◆ What is expected
Only the text belongs in the copy. Transcribe the data exactly and drop any pictures.
*** Available records ***
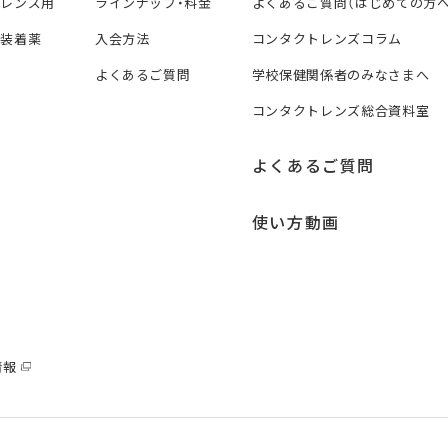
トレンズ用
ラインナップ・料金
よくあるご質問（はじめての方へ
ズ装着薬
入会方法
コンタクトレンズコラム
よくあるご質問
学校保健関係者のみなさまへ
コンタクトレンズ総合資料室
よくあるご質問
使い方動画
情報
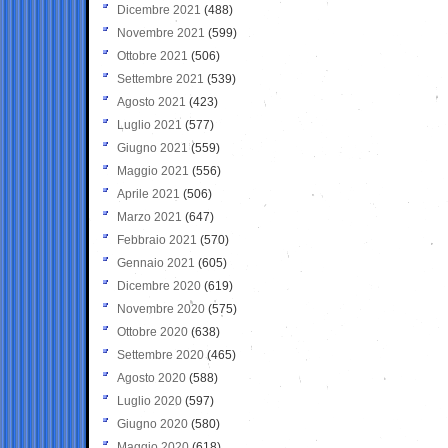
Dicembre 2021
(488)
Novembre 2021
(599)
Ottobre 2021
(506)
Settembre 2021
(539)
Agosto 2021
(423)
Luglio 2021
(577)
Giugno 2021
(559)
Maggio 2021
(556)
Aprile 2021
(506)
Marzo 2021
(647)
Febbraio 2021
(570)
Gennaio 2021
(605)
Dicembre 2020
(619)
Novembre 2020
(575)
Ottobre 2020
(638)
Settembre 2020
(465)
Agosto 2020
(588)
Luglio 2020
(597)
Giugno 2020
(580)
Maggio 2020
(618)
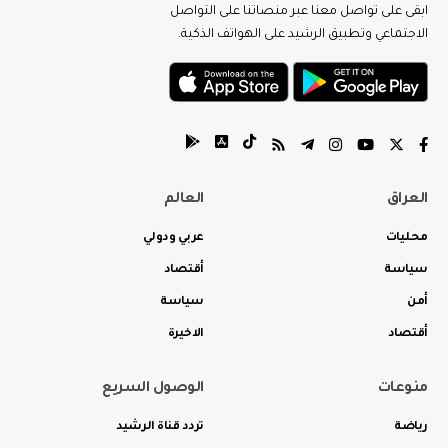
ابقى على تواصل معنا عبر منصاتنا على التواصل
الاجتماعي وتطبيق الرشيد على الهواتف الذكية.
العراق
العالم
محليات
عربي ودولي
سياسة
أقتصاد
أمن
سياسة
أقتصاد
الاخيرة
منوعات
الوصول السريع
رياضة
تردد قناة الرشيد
***
◆ Response area
トレンズ用
ラインナップ・料金
よくあるご質問（はじめての方へ
ズ装着薬
入会方法
コンタクトレンズコラム
よくあるご質問
学校保健関係者のみなさまへ
コンタクトレンズ総合資料室
よくあるご質問
使い方動画
情報
Dicembre 2021
(488)
Novembre 2021
(599)
Ottobre 2021
(506)
Settembre 2021
(539)
Agosto 2021
(423)
Luglio 2021
(577)
Giugno 2021
(559)
Maggio 2021
(556)
Aprile 2021
(506)
Marzo 2021
(647)
Febbraio 2021
(570)
Gennaio 2021
(605)
Dicembre 2020
(619)
Novembre 2020
(575)
Ottobre 2020
(638)
Settembre 2020
(465)
Agosto 2020
(588)
Luglio 2020
(597)
Giugno 2020
(580)
Maggio 2020
(618)
ابقى على تواصل معنا عبر منصاتنا على التواصل
الاجتماعي وتطبيق الرشيد على الهواتف الذكية.
العراق
العالم
محليات
عربي ودولي
سياسة
أقتصاد
أمن
سياسة
أقتصاد
الاخيرة
منوعات
الوصول السريع
رياضة
تردد قناة الرشيد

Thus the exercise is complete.